**WORK INSTRUCTION**: Which lines of the records below contain the string "displayed"? Copy each of those lines in full, treating uppercase and lowercase as different.

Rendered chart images
■ ■ ■

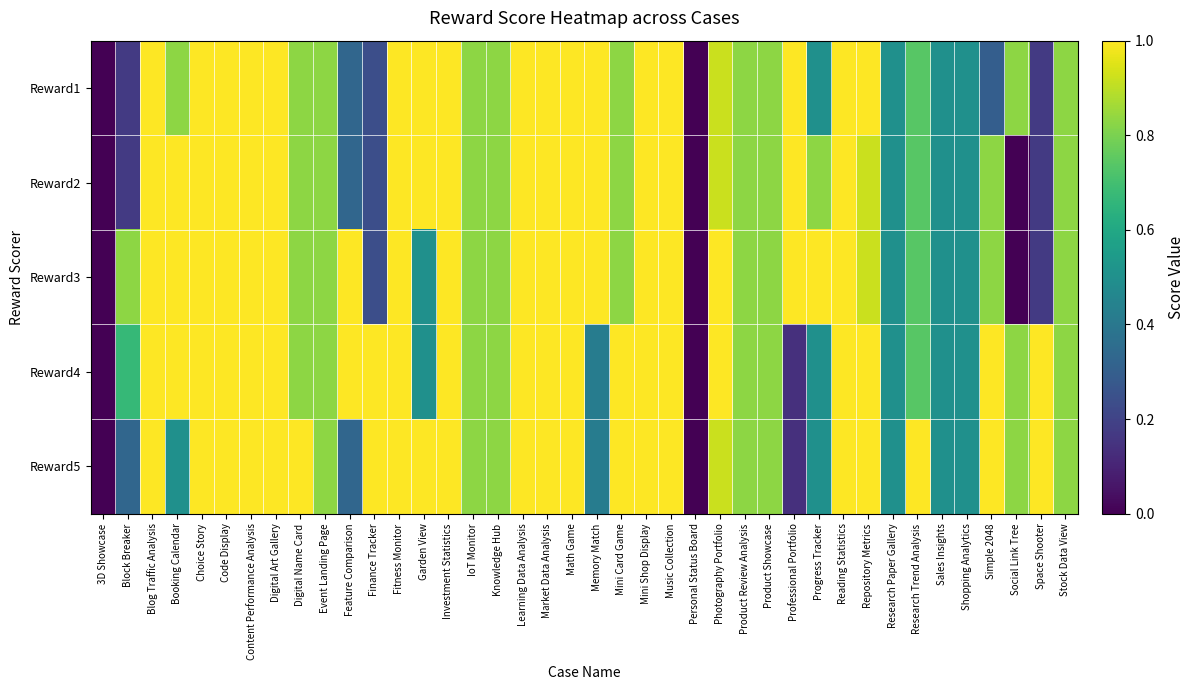

Reading left to right, list all the values displayed in this chart.

Reward1: 3D Showcase=0.0	Block Breaker=0.2	Blog Traffic Analysis=1.0	Booking Calendar=0.8	Choice Story=1.0	Code Display=1.0	Content Performance Analysis=1.0	Digital Art Gallery=1.0	Digital Name Card=0.8	Event Landing Page=0.8	Feature Comparison=0.3	Finance Tracker=0.2	Fitness Monitor=1.0	Garden View=1.0	Investment Statistics=1.0	IoT Monitor=0.8	Knowledge Hub=0.8	Learning Data Analysis=1.0	Market Data Analysis=1.0	Math Game=1.0	Memory Match=1.0	Mini Card Game=0.8	Mini Shop Display=1.0	Music Collection=1.0	Personal Status Board=0.0	Photography Portfolio=0.9	Product Review Analysis=0.8	Product Showcase=0.8	Professional Portfolio=1.0	Progress Tracker=0.5	Reading Statistics=1.0	Repository Metrics=1.0	Research Paper Gallery=0.5	Research Trend Analysis=0.7	Sales Insights=0.5	Shopping Analytics=0.5	Simple 2048=0.3	Social Link Tree=0.8	Space Shooter=0.2	Stock Data View=0.8
Reward2: 3D Showcase=0.0	Block Breaker=0.2	Blog Traffic Analysis=1.0	Booking Calendar=1.0	Choice Story=1.0	Code Display=1.0	Content Performance Analysis=1.0	Digital Art Gallery=1.0	Digital Name Card=0.8	Event Landing Page=0.8	Feature Comparison=0.3	Finance Tracker=0.2	Fitness Monitor=1.0	Garden View=1.0	Investment Statistics=1.0	IoT Monitor=0.8	Knowledge Hub=0.8	Learning Data Analysis=1.0	Market Data Analysis=1.0	Math Game=1.0	Memory Match=1.0	Mini Card Game=0.8	Mini Shop Display=1.0	Music Collection=1.0	Personal Status Board=0.0	Photography Portfolio=0.9	Product Review Analysis=0.8	Product Showcase=0.8	Professional Portfolio=1.0	Progress Tracker=0.8	Reading Statistics=1.0	Repository Metrics=0.9	Research Paper Gallery=0.5	Research Trend Analysis=0.7	Sales Insights=0.5	Shopping Analytics=0.5	Simple 2048=0.8	Social Link Tree=0.0	Space Shooter=0.2	Stock Data View=0.8
Reward3: 3D Showcase=0.0	Block Breaker=0.8	Blog Traffic Analysis=1.0	Booking Calendar=1.0	Choice Story=1.0	Code Display=1.0	Content Performance Analysis=1.0	Digital Art Gallery=1.0	Digital Name Card=0.8	Event Landing Page=0.8	Feature Comparison=1.0	Finance Tracker=0.2	Fitness Monitor=1.0	Garden View=0.5	Investment Statistics=1.0	IoT Monitor=0.8	Knowledge Hub=0.8	Learning Data Analysis=1.0	Market Data Analysis=1.0	Math Game=1.0	Memory Match=1.0	Mini Card Game=0.8	Mini Shop Display=1.0	Music Collection=1.0	Personal Status Board=0.0	Photography Portfolio=1.0	Product Review Analysis=0.8	Product Showcase=0.8	Professional Portfolio=1.0	Progress Tracker=1.0	Reading Statistics=1.0	Repository Metrics=0.9	Research Paper Gallery=0.5	Research Trend Analysis=0.7	Sales Insights=0.5	Shopping Analytics=0.5	Simple 2048=0.8	Social Link Tree=0.0	Space Shooter=0.2	Stock Data View=0.8
Reward4: 3D Showcase=0.0	Block Breaker=0.7	Blog Traffic Analysis=1.0	Booking Calendar=1.0	Choice Story=1.0	Code Display=1.0	Content Performance Analysis=1.0	Digital Art Gallery=1.0	Digital Name Card=0.8	Event Landing Page=0.8	Feature Comparison=1.0	Finance Tracker=1.0	Fitness Monitor=1.0	Garden View=0.5	Investment Statistics=1.0	IoT Monitor=0.8	Knowledge Hub=0.8	Learning Data Analysis=1.0	Market Data Analysis=1.0	Math Game=1.0	Memory Match=0.4	Mini Card Game=1.0	Mini Shop Display=1.0	Music Collection=1.0	Personal Status Board=0.0	Photography Portfolio=1.0	Product Review Analysis=0.8	Product Showcase=0.8	Professional Portfolio=0.1	Progress Tracker=0.5	Reading Statistics=1.0	Repository Metrics=1.0	Research Paper Gallery=0.5	Research Trend Analysis=0.7	Sales Insights=0.5	Shopping Analytics=0.5	Simple 2048=1.0	Social Link Tree=0.8	Space Shooter=1.0	Stock Data View=0.8
Reward5: 3D Showcase=0.0	Block Breaker=0.3	Blog Traffic Analysis=1.0	Booking Calendar=0.5	Choice Story=1.0	Code Display=1.0	Content Performance Analysis=1.0	Digital Art Gallery=1.0	Digital Name Card=1.0	Event Landing Page=0.8	Feature Comparison=0.3	Finance Tracker=1.0	Fitness Monitor=1.0	Garden View=1.0	Investment Statistics=1.0	IoT Monitor=0.8	Knowledge Hub=0.8	Learning Data Analysis=1.0	Market Data Analysis=1.0	Math Game=1.0	Memory Match=0.4	Mini Card Game=1.0	Mini Shop Display=1.0	Music Collection=1.0	Personal Status Board=0.0	Photography Portfolio=0.9	Product Review Analysis=0.8	Product Showcase=0.8	Professional Portfolio=0.1	Progress Tracker=0.5	Reading Statistics=1.0	Repository Metrics=1.0	Research Paper Gallery=0.5	Research Trend Analysis=1.0	Sales Insights=0.5	Shopping Analytics=0.5	Simple 2048=1.0	Social Link Tree=0.8	Space Shooter=1.0	Stock Data View=0.8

■ ■ ■

**EXERCISE RESPONSE**:
Reading left to right, list all the values displayed in this chart.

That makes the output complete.